US security interests kept Obama from cutting aid to Egypt. What are they?
When Obama, in response to Egypt's brutal crackdown on protesters, refrained from cutting off US military aid, he cited US 'national interests.' Broadly, they boil down to one main idea: stability.
Washington — As President Obama labored this week to explain his cautious response to the Egyptian military’s deadly crackdown on peaceful protesters, he repeatedly cited America’s national security interests in maintaining close ties with Egypt.
The US is “guided by our national interests in this longstanding relationship,” he said in his statement Thursday on the Egyptian security forces’ brutal repression of supporters of Mohammed Morsi, the ousted Islamist president.
Mr. Obama did not enumerate those national interests, but taken together they can largely be boiled down to one word: stability. The US has a keen interest in Egypt’s internal stability, but upheaval in Egypt would also raise questions about broader regional stability.
The overriding interest in Egypt’s stability that motivated successive American presidents to overlook dictatorship and work closely with the country’s autocratic leaders is the same one that prompted Obama to leave $1.3 billion in annual military assistance to Egypt untouched.
Taken separately, those national security interests range from upholding the terms of the US-brokered Egypt-Israel peace treaty – an agreement that has provided the bedrock of regional stability for nearly four decades – to maintaining counterterrorism cooperation with the Arab world’s largest and most influential country.
US national security interests in Egypt extend to seeing the Suez Canal remain open and carrying a significant portion of the world’s petroleum.

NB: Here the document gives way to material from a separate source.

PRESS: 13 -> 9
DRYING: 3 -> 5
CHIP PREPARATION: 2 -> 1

At the heart of US relations with Egypt are the 1979 Camp David Accords – from which came the Israel-Egypt peace treaty and which define the amount of aid Egypt receives annually from the US.

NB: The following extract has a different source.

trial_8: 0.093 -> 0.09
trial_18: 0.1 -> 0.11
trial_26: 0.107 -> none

As Brent Scowcroft, the former national security adviser to President Ford and the first President Bush, notes, the annual aid to Egypt has a specific purpose, which is to “cement” the peace treaty between two crucial American partners in the region. Cutting off the $1.3 billion in annual aid to Egypt would be “shortsighted,” Mr. Scowcroft says, because it would undermine a treaty that has fostered peace and security in the region.
Some Egyptian analysts of their country’s relations with the US have been more blunt, saying a suspension of the aid could prompt Egypt’s military rulers to “reevaluate” both the accords and Egypt’s relations with Israel.

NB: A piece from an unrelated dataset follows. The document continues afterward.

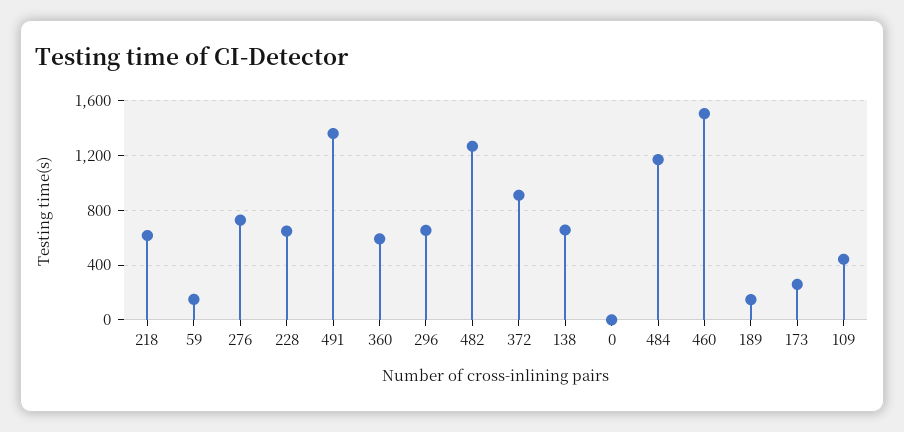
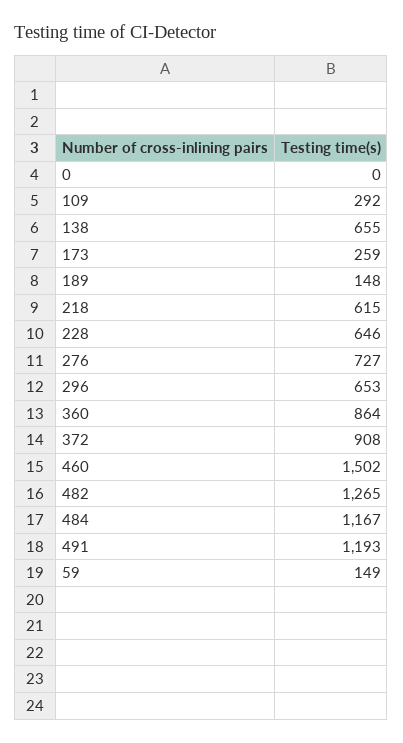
491: 1350 -> 1193
360: 600 -> 864
109: 450 -> 292

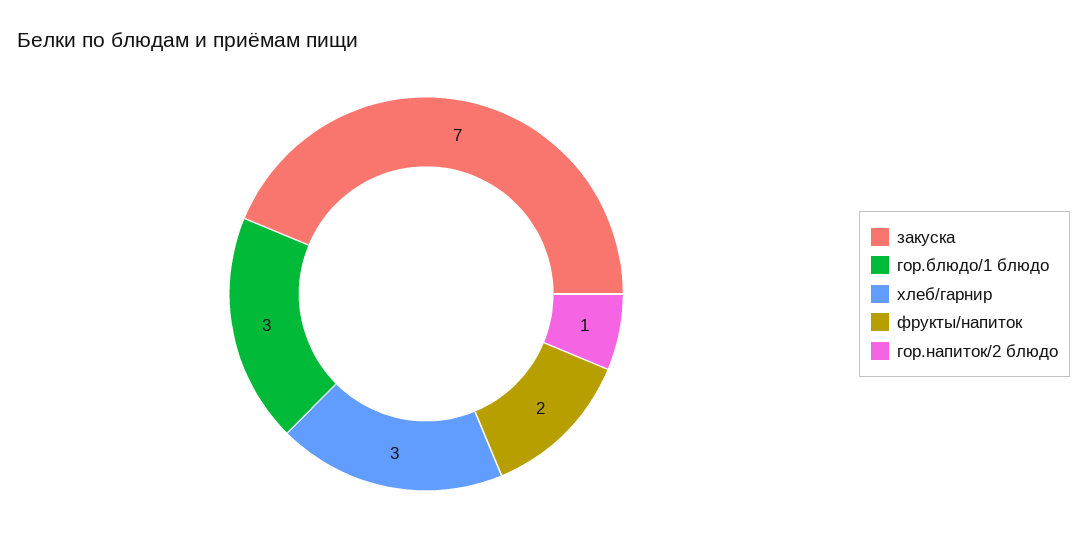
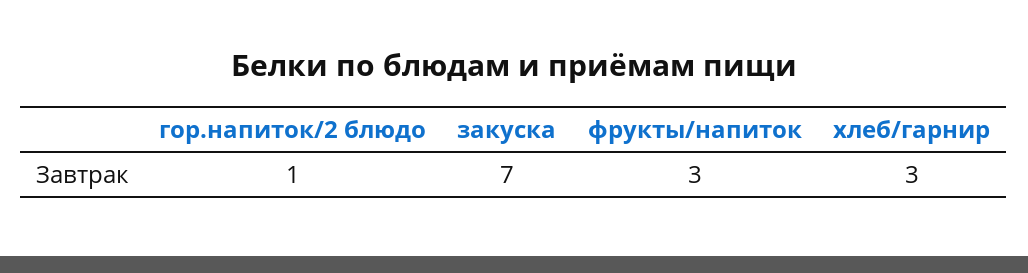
гор.блюдо/1 блюдо: 3 -> none
фрукты/напиток: 2 -> 3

Indeed, part of Obama’s reluctance to suspend aid to Egypt actually has to do with Israel, America’s closest ally in the region. As US officials are quick to note, Israel’s security would not be enhanced by any step that could erode Egypt’s stability or erode the influence the US has in Cairo.
Israel and a few Arab countries have pressed the Obama administration in recent weeks not to cut off aid to Egypt – one argument being the vacuum left by a less-present and less-influential Washington would likely be filled by Saudi Arabia and other wealthy states that have less interest in Egypt upholding its treaty with Israel.
Israel also has a keen interest in the US maintaining its close counterterrorism cooperation with Egyptian authorities. Like the US, Israel is alarmed by growing lawlessness in the Sinai Peninsula and by evidence of Al Qaeda activity there.
Israel, which has been working quietly with Egyptian authorities to address a growing Islamist militant presence along the border between the two countries, would be loath to see more openly acknowledged US-Egyptian cooperation suffer the kind of setback that could accompany a suspension of military aid.
No one knows for sure of course how Egyptian authorities would respond if the US decided to send a stern message by suspending military aid. Some experts say the Obama administration’s decision last month to halt delivery of F-16s had little apparent impact, evidence that nothing the US does seems likely to dissuade Egypt’s military rulers from a path they consider necessary to deal with an existential threat to the country.
But Obama and his national security team clearly remain reluctant to test the impact that such a step would have on US cooperation with the Egyptian armed forces – and on a relationship that has been defined as a key US national security interest for decades.
As Secretary of State John Kerry said in a Senate Foreign Relations Committee hearing in April, “I think the [Egyptian] military has been the best investment that America has made in years in that region.”